[Saved entries]
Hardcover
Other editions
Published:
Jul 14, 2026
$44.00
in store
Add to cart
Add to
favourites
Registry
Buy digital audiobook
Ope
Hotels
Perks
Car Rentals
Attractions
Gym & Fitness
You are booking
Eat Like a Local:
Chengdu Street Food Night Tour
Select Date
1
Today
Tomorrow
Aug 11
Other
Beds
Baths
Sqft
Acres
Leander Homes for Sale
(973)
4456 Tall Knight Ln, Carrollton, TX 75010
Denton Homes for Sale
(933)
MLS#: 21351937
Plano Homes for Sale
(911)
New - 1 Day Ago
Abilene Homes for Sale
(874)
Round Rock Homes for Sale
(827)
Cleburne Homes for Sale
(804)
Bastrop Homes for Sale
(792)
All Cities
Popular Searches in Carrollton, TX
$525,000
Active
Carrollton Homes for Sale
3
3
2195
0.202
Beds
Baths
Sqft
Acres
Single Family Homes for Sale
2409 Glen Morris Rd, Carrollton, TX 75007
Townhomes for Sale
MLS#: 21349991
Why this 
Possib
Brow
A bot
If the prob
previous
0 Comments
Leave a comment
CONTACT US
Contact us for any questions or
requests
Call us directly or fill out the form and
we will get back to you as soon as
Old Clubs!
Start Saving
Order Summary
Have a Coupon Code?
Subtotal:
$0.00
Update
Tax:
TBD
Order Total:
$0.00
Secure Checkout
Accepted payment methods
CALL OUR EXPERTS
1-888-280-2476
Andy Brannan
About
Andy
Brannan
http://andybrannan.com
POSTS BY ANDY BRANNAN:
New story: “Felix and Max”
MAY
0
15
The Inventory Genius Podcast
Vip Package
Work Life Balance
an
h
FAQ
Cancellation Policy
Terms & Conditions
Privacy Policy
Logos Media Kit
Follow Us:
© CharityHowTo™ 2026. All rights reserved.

= THE PROBLEM =
Count the lines in the rows above that contain the string "Sale". Reply with the number alone.

= TASK OUTPUT =
10